Well, How Did It Go Already!
To my surprise, it went quite well. The toilet I cleaned with toilet cleaner was very clean but smelled strongly of chemicals. I’m aware that toilet bowl cleaner has some pretty potent cleaning agents in the bottle but I’ve never felt comfortable with those fumes and find myself holding my breath half the time I’m using these products. With cola there was no unpleasant smell, which in itself is a small victory against household cleaning. After cleaning my toilet with cola I was a bit surprised to find that it cleaned as well as the store brand toilet cleaner. It took very little effort, and did a great job so I have to say that this myth may not be a myth at all.
But Is It Cheaper?
Again, I paid about £2 for the bottle of store brand toilet cleaner and about 20p for the store brand cola I used in this experiment. I find that I generally get about 7 weeks of at least weekly cleanings for all the toilets in my home out of one bottle. My rough math puts the cost per cleaning per toilet at 12p. This comes out to just over £14 a year in cleaning product.
During my cleaning with cola I found it took about half the bottle or 1lt to get my toilet clean. That would translate to a cost per cleaning of about 10p. Comparing the two it is true that using store brand cola to clean your toilet is very slightly less expensive than using toilet cleaner. However, if you annualise your savings you’re only saving yourself about £1.5 each year. Realistically, using cola is cheaper but not by enough to make it worth your while.

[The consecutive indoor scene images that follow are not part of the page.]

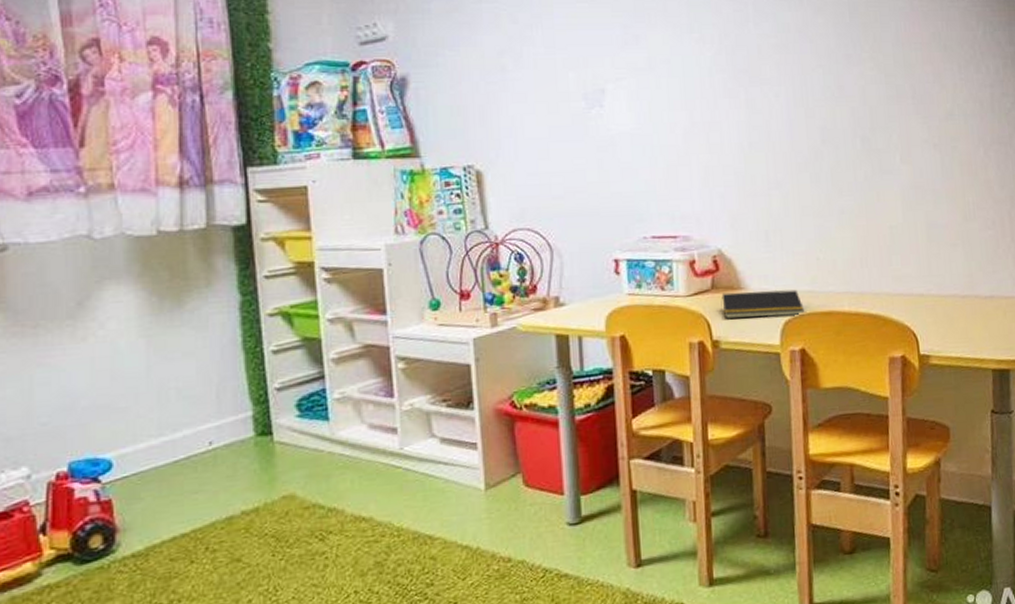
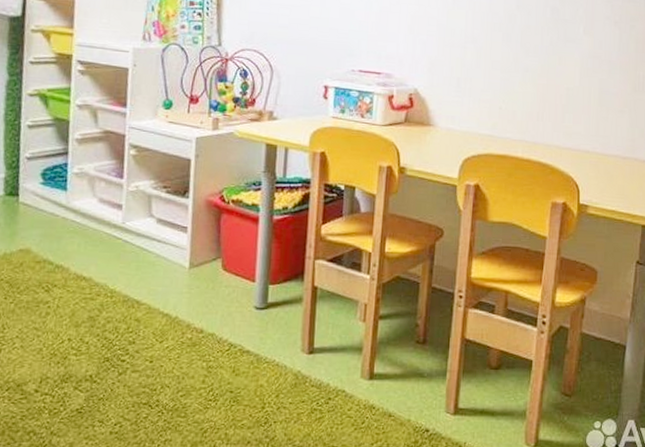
notepad: present [720,289,804,319] -> none [411,127,483,156]

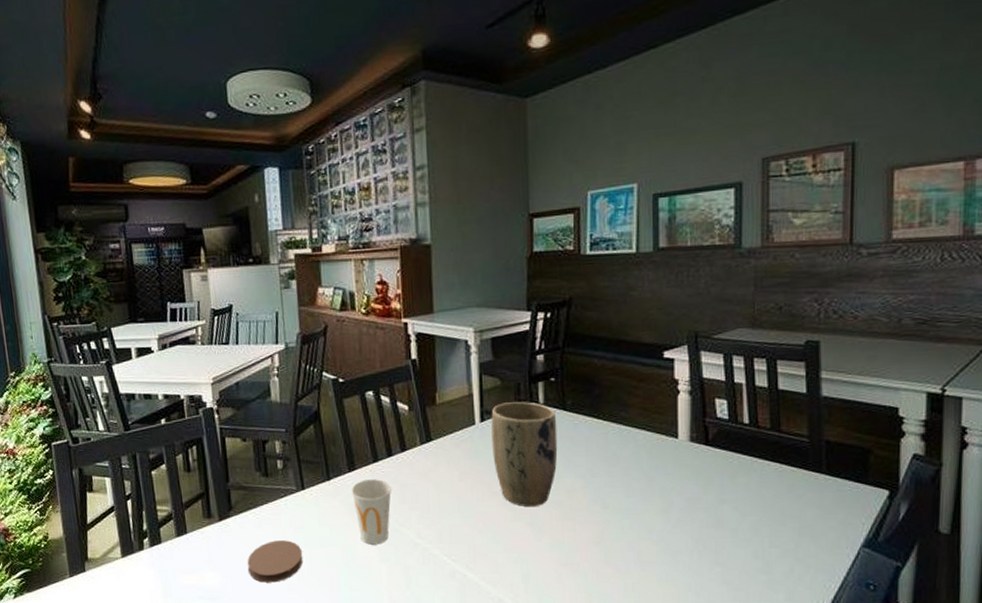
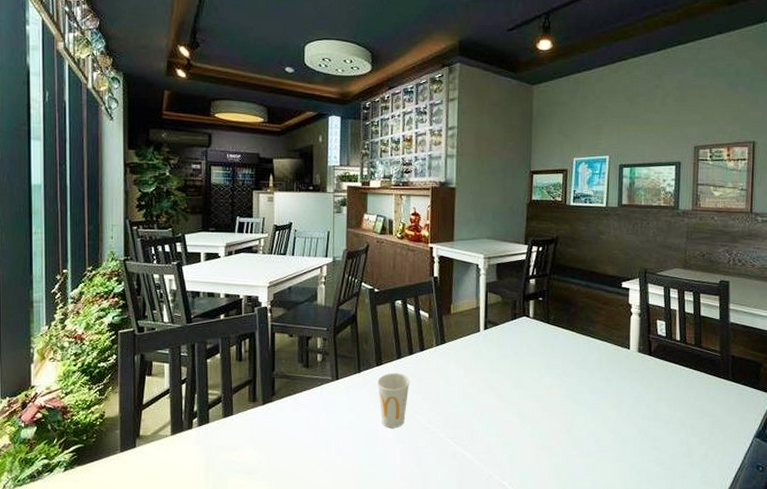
coaster: present [247,540,303,583] -> none [283,423,332,460]
plant pot: present [491,402,558,506] -> none [492,315,542,399]

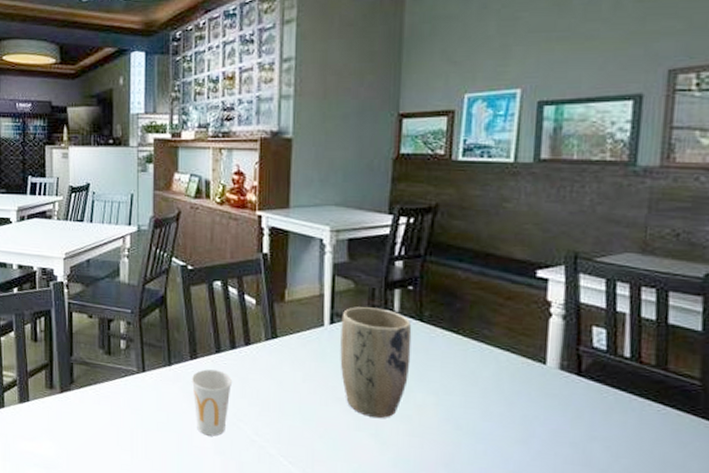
plant pot: none [492,315,542,399] -> present [340,307,412,418]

I’m glad I gave this experiment a try and am happy to report that people who insist you can clean your toilets with cola are not crazy. However, there are a few downsides to cleaning with cola I didn’t touch on above. The reason that my store brand toilet cleaner smells like chemicals is because it is chock full of them and it guarantees killing 99.9% of germs and bacteria. Cola may make the bowl look clean, but it definitely does not kill germs or bacteria and because of the sugar content it may actually promote bacteria growth. When I’m cleaning my toilets I want them to actually be clean so I lean in favor of sticking with my standard toilet cleaner.